Once the court denied Giselle’s attempt and she had the babies, her frustrations with raising them are described in words that are haunting to read as a stranger, let alone as the unwanted children.
“Sometimes, she was haunted by images of smothering them with a pillow or chucking them across the room,” the article states. It ends with Giselle undecided about whether to keep custody of her children or let a friend’s parents raise them.
Media outlets exploit these families’ stories to advance an agenda that suggests a child’s value is linked to how much his parents want him, or whether his existence provides enough happiness to outweigh the sacrifices his life requires. They are hoping, even goading the struggling parents to communicate, as troubled actress Lena Dunham put bluntly: “I still haven’t had an abortion, but I wish I had.”
Some women cut out the middleman and write the articles themselves. In 2021, Merritt Tierce wrestled in The New York Times Magazine about “The Abortion I Didn’t Have.”
“I didn’t abort the pregnancy I didn’t plan, but I did have to abort the life I imagined for myself,” wrote Tierce, who has since become a pro-abortion activist. She admits that she’s afraid of the effect on her son of “this idea that working for access to abortion is so important to me because it’s exactly what I didn’t have when I got pregnant with him.” But that fear doesn’t stop her from publicly recounting in great detail just how much his existence threw off her life.
She also admits to later having two abortions after the births of her son and his younger sister, and says she doesn’t regret them. “I have strong and loving relationships with both of my children now in large part because I didn’t have those other children,” she wrote.
Can you imagine hearing from your mother: My relationship with you is better because I killed your siblings?
Another woman, all the way back in 2003, wrote in Elle Magazine about her process of coming to a decision to abort her second child, largely because her first had taken such a mental, practical, and financial toll.
“It was difficult getting out of the house with one. Even going to the grocery store felt like packing for a camping trip,” wrote Lauren Slater. “Two baby bags? Two different-size diapers? At $12.44 a box?”

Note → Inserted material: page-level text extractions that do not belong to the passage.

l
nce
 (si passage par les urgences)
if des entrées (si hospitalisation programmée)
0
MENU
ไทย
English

Imagine reading that your mother offed your sibling because you went through too many diapers! But it gets worse — as if to help justify her decision, Slater included her then-1-year-old daughter’s proclamation that she didn’t want a sibling, she wanted “a fox” instead.

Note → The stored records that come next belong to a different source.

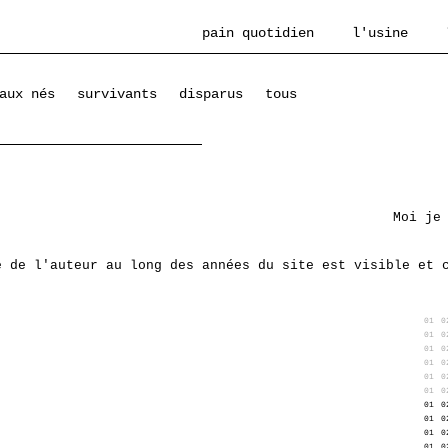
pain quotidien
l'usine
aux nés
survivants
disparus
tous
Moi je
e de l'auteur au long des années du site est visible et 
01
0
01
0
01
0
01
0
01
0
01
0
01
0
01
0
01
0
01
0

It will surprise no one to learn that Slater later wrote in graphic detail about how, as a married mother of a middle schooler and a high schooler, she was engaging in a lesbian fling with her daughter’s science tutor. (Those tutoring bills might be better spent on a therapist!)
It causes nothing but pain to children for parents to air their dirty diapers — er, laundry — to a national media audience. Sometimes it’s women running to news outlets, begging to air their familial grievances for clout or sympathy. Equally as often, agenda-driven publications find a struggling family and bake their challenges into a pre-ordained narrative with no regard for the family’s privacy or dignity. Still, shouldn’t some core maternal warning light go off when a New York Times reporter knocks on your door and asks to shop your motherhood woes out to their readers?

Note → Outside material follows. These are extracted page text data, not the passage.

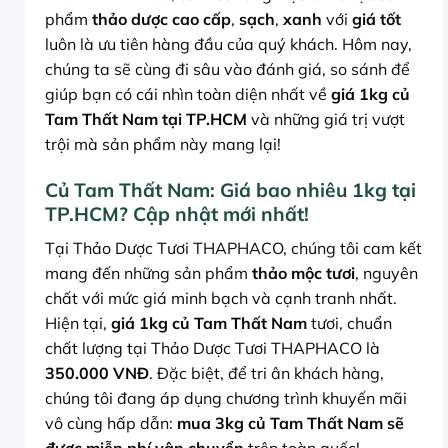
phẩm
thảo dược cao cấp
,
sạch
,
xanh
với
giá tốt
luôn là ưu tiên hàng đầu của quý khách. Hôm nay,
chúng ta sẽ cùng đi sâu vào đánh giá, so sánh để
giúp bạn có cái nhìn toàn diện nhất về
giá 1kg củ
Tam Thất Nam tại TP.HCM
và những giá trị vượt
trội mà sản phẩm này mang lại!
Củ Tam Thất Nam: Giá bao nhiêu 1kg tại
TP.HCM? Cập nhật mới nhất!
Tại Thảo Dược Tươi THAPHACO, chúng tôi cam kết
mang đến những sản phẩm
thảo mộc tươi
, nguyên
chất với mức giá minh bạch và cạnh tranh nhất.
Hiện tại,
giá 1kg củ Tam Thất Nam
tươi, chuẩn
chất lượng tại Thảo Dược Tươi THAPHACO là
350.000 VNĐ
. Đặc biệt, để tri ân khách hàng,
chúng tôi đang áp dụng chương trình khuyến mãi
vô cùng hấp dẫn:
mua 3kg củ Tam Thất Nam sẽ
được miễn phí vận chuyển
trên toàn quốc!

I hope the children griped about in these stories never feel unwanted, never read these cold stories in which they are unwilling pawns. I hope as they grow up, their kitchen tables and bedsides host loving conversations with parents who use the stories of hardship to teach lessons about the value of sacrifice and unconditional love.
Lots of parents who found themselves with an unwanted pregnancy have stories of gratitude for the “inconvenience” that became their greatest blessing. Those stories, lovingly told, convey to a child his preciousness and worth. If these children are going to read stories about themselves on the internet someday, those are the ones they deserve.